Daniel sentiu que novas lágrimas teimavam em brotar, mas engoliu o choro e esfregou o
rosto com a manga da camisa. Não posso chorar na frente dele outra vez, ou vai acabar
julgando de vez que sou um fracote digno de pena. Se bem que, o que sou, não é muito longe
disso. Queria que Mitchell o abraçasse como no sonho. Sentiu-se tolo por isso, mas queria
seu calor e um pouco de segurança. Ter onde escorar e se agarrar, porque sentia como se
nada dentro do casarão o pertencesse. Chris, Olivia, seus pais... todos pareciam imersos em
seus pequeninos mundos, com problemas maiores para se ocuparem. Nessas horas o caçula
era apenas o caçula. Menino demais, ingênuo demais, pouco adulto demais.

Fora daquele seio havia Benjamin, que estava ali para se ocupar dele e nada mais. Bom, ele
ainda tem seus trabalhos particulares. Mas conseguia conviver com isso. Dividi-lo com uma
pilha de papéis não soava assim tão mal. Se algo der errado posso pedi-lo para me levar
embora daqui.

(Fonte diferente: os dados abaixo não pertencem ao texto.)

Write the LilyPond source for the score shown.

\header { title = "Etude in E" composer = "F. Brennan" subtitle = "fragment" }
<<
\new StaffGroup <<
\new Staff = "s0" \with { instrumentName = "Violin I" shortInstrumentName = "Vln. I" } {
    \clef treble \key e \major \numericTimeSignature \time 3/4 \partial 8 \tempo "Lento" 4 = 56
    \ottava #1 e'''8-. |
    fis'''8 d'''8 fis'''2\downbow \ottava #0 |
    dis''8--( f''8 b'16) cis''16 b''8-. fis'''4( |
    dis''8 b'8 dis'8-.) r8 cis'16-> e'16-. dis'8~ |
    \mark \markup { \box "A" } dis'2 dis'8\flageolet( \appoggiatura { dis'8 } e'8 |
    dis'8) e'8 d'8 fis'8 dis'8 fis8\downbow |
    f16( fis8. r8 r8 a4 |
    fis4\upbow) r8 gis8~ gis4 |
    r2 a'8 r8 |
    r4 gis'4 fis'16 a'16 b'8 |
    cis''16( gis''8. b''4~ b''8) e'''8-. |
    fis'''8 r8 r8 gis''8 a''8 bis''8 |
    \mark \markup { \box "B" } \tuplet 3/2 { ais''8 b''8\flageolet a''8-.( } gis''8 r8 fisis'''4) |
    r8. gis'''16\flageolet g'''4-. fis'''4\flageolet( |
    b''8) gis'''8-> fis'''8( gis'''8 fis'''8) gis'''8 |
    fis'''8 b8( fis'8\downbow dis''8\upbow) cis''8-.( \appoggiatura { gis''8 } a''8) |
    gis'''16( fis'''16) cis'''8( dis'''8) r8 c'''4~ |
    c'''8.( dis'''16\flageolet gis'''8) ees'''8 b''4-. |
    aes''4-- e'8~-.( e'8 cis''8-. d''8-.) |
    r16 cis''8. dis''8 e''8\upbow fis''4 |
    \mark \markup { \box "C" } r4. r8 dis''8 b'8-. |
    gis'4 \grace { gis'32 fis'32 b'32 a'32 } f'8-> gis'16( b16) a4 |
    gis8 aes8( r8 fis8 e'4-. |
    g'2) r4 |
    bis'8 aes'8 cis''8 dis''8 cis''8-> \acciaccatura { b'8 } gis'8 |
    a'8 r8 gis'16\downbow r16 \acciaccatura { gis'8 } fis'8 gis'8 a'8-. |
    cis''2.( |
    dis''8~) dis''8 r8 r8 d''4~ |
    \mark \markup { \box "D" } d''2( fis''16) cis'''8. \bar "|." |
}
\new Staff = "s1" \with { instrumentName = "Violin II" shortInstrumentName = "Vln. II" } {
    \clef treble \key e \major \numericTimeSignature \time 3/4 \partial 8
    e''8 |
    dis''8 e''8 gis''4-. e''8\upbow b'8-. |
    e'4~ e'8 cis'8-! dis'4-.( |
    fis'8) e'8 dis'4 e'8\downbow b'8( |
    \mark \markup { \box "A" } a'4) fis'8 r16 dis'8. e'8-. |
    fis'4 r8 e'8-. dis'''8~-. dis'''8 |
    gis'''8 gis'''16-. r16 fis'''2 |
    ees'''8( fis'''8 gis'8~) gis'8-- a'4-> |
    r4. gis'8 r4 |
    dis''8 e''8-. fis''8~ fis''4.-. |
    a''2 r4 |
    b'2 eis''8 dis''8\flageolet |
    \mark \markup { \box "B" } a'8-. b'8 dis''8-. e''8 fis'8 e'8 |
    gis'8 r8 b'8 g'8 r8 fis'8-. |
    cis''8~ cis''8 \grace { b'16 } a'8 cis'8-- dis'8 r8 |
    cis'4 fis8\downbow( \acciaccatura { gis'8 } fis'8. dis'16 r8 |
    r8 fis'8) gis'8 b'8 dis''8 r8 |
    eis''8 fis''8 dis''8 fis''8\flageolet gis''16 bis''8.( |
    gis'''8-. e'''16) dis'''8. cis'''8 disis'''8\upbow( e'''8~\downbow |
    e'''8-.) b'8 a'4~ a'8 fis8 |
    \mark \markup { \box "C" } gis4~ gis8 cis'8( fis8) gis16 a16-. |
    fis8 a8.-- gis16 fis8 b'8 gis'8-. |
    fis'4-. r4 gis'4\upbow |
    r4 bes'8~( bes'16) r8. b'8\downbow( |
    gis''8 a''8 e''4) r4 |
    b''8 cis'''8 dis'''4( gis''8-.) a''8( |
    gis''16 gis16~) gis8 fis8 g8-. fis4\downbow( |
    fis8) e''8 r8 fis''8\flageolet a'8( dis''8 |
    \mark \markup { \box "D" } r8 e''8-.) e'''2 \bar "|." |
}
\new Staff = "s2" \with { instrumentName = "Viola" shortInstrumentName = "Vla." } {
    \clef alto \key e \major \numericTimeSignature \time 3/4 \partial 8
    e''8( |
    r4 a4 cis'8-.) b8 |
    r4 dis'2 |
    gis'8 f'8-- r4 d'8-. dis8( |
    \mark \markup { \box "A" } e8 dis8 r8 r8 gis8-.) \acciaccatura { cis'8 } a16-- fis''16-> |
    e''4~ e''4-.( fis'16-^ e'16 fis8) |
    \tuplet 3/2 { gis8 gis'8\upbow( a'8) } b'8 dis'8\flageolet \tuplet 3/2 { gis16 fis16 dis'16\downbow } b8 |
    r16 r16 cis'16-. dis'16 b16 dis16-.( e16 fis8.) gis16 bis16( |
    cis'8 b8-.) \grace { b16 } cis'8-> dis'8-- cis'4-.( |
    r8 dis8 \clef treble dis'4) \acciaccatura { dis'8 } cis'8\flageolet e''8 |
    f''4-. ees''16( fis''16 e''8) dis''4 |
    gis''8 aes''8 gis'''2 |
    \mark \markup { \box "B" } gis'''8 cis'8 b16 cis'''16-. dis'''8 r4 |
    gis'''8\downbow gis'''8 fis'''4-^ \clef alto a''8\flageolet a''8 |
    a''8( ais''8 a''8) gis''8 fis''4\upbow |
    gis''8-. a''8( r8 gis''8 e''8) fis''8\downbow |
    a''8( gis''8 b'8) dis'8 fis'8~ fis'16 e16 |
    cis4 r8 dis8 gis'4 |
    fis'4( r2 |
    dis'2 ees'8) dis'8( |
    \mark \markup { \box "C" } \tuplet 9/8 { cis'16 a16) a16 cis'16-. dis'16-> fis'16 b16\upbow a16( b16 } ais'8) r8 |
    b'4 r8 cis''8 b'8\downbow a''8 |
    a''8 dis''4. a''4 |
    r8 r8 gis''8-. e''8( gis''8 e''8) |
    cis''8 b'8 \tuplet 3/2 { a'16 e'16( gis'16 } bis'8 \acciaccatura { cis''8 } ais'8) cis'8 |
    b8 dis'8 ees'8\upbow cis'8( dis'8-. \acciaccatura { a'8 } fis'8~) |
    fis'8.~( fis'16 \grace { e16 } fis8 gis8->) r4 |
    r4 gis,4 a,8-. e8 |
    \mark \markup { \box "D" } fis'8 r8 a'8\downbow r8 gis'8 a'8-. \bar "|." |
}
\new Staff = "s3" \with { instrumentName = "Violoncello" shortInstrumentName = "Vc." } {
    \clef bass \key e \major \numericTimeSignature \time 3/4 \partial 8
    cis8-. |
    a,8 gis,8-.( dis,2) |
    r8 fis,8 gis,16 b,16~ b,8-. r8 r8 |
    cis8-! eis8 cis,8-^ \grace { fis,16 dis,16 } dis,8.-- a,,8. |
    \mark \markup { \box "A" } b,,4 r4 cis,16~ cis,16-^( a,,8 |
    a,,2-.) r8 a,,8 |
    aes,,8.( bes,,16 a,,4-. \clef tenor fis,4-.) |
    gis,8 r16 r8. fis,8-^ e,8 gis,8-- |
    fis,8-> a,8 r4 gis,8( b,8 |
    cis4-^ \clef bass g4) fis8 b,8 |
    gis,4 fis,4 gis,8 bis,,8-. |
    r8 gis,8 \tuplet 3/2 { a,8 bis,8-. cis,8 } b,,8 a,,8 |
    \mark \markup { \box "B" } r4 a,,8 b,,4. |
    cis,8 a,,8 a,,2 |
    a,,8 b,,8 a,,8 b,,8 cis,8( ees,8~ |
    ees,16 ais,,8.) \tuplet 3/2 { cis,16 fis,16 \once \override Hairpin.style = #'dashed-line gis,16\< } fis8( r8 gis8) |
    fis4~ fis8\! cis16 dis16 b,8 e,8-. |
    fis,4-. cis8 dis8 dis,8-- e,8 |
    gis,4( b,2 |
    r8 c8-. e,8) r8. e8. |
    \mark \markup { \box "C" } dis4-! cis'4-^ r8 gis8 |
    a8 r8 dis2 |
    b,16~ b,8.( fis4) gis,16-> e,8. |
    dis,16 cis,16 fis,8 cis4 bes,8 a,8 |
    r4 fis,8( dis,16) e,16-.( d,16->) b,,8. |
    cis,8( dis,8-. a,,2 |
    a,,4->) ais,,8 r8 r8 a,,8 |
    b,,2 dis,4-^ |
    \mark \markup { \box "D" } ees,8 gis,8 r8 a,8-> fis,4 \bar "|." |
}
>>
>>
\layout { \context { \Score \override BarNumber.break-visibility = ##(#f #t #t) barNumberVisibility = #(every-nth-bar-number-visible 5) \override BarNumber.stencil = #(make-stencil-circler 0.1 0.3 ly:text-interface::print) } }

Gostou da sensação que o pensamento desencadeou, como um remédio
tranquilizante que se alastra pelo corpo.

— Eu sonhei com você essa noite. — Disse, deixando as palavras escorregarem, sem saber
ao certo a razão de contar aquilo ao professor. — No sonho o senhor também tinha cheiro
de tinta e papéis.

Um riso abriu-se com facilidade no rosto do professor. Estava encabulado. Daniel nunca viu
alguém que parecesse tão humano quando sorria. Seu sorriso fazia o mundo parecer
desprovido de tristezas. É isso. É daí que vem esse seu ar gentil. Me faz sentir feliz.

— Tinta e papéis, hã? Acho que no fim das contas, não consigo evitar.